Q. We’ve come across a situation at our cooperative, where some members of the board want to change the transfer fee or flip tax allocation. They want to assign a lower per share fee for those shareholders who purchase property in the near future. Some members of the board argue this is unfair because all the continual fluctuations of real estate through past years and future years can’t possibly be addressed. Also, those who’ve been here the longest to pay off the mortgage, and have invested and waited the longest for our new capital improvements, can’t be told our shares have lesser value than those of newer shareholders do. Is what they are proposing legal? How can we dissuade them from changing the transfer fees? What course of action can opposing shareholders take if those members of the board decide to implement these ideas?
—Questionable in Queens
A. “Assigning a lower per share transfer fee or ‘flip tax’ for certain shareholders but not for others would be illegal,” says Peter G. Goodman, Esq., a partner with the law firm of Smith Gambrell & Russell, LLP in Manhattan. “New York’s Business Corporation Law Section 501(c) and related court decisions prohibit unequal treatment of shareholders who hold the same class of shares, including the assessment of different fees depending on whether a shareholder is an original or subsequent purchaser of shares. Lowering the per share fee for those shareholders who purchased after a certain date would run afoul of that statute and those decisions.
“Assuming that the proprietary lease already validly provides for the imposition of transfer fees, the existing lease language would need to be reviewed to determine whether the co-op board is given the authority to make the change or whether the proposed change to this provision would require a lease amendment. If a lease amendment is required, depending upon the language of the lease, such an amendment would require at least a majority, but more likely a two-thirds vote of the issued and outstanding shares. The vote would occur at an annual or special meeting of the shareholders.
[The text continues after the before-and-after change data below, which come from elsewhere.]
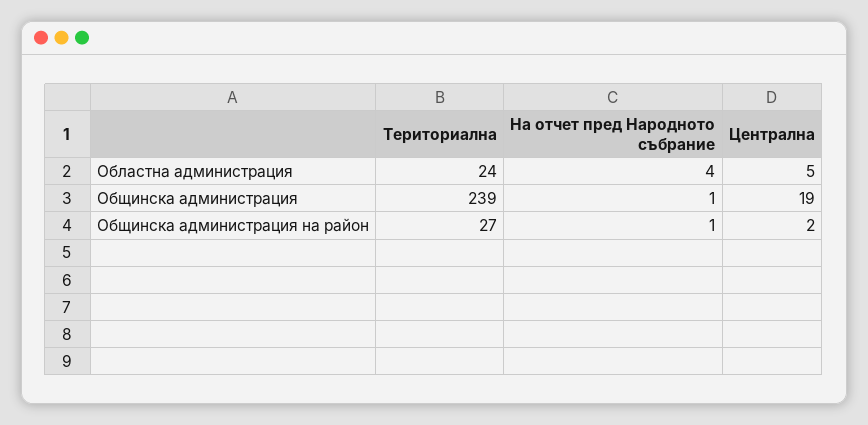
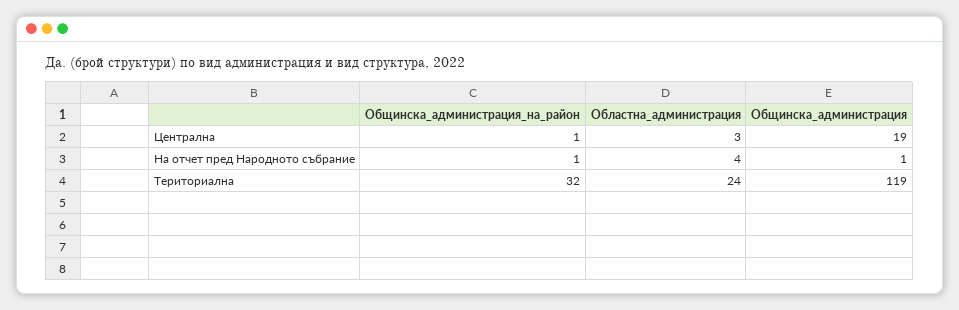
  {
    "Териториална": {
      "Областна администрация": 24,
-     "Общинска администрация": 239,
+     "Общинска администрация": 119,
-     "Общинска администрация на район": 27
+     "Общинска администрация на район": 32
    },
    "На отчет пред Народното събрание": {
      "Областна администрация": 4,
      "Общинска администрация": 1,
      "Общинска администрация на район": 1
    },
    "Централна": {
-     "Областна администрация": 5,
+     "Областна администрация": 3,
      "Общинска администрация": 19,
-     "Общинска администрация на район": 2
+     "Общинска администрация на район": 1
    }
  }

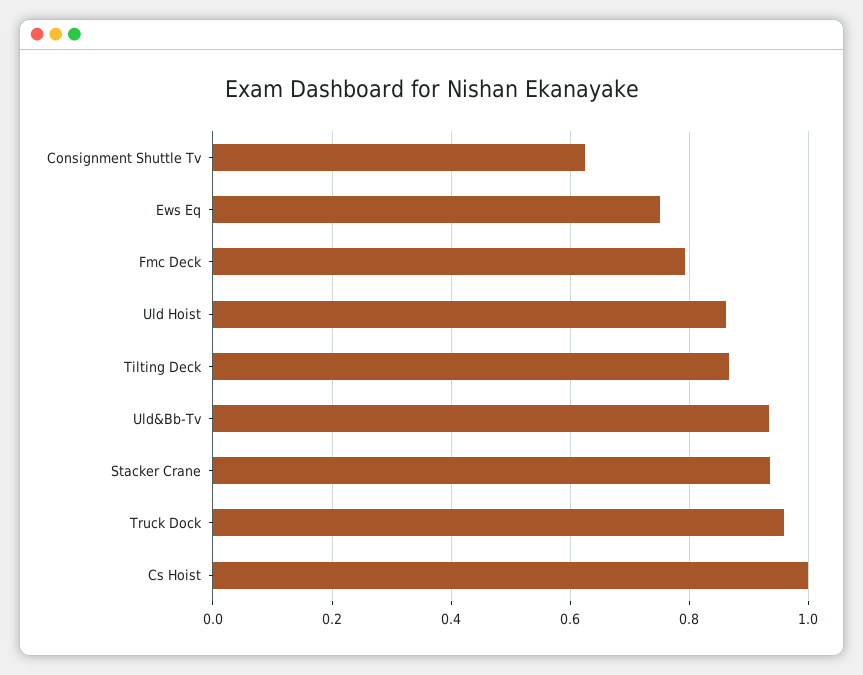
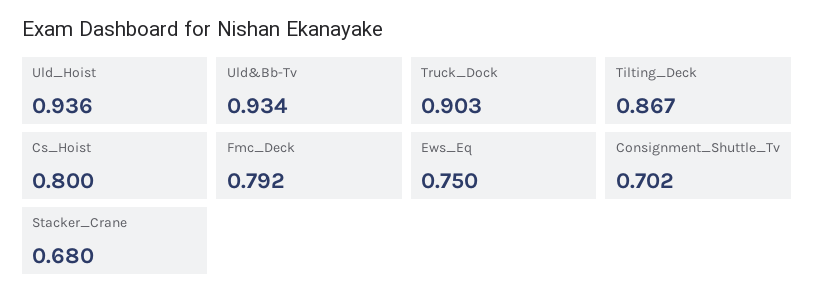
  {
-   "Consignment Shuttle Tv": 0.62,
+   "Consignment Shuttle Tv": 0.702,
    "Ews Eq": 0.75,
    "Fmc Deck": 0.792,
-   "Uld Hoist": 0.86,
+   "Uld Hoist": 0.936,
    "Tilting Deck": 0.867,
    "Uld&Bb-Tv": 0.934,
-   "Stacker Crane": 0.94,
+   "Stacker Crane": 0.68,
-   "Truck Dock": 0.96,
+   "Truck Dock": 0.903,
-   "Cs Hoist": 1
+   "Cs Hoist": 0.8
  }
Under these circumstances, if the co-op board tried to change the transfer fees without amending the proprietary lease, any such board action likely would be invalidated by a court because of improper implementation and illegality of the transfer fee. Nevertheless, even if the proper procedure were followed to change the transfer fee, a court would likely invalidate the fee based upon illegality. In both scenarios, the opposing shareholders could bring an action requesting a declaration that the new transfer fee is invalid and an injunction against its enforcement.”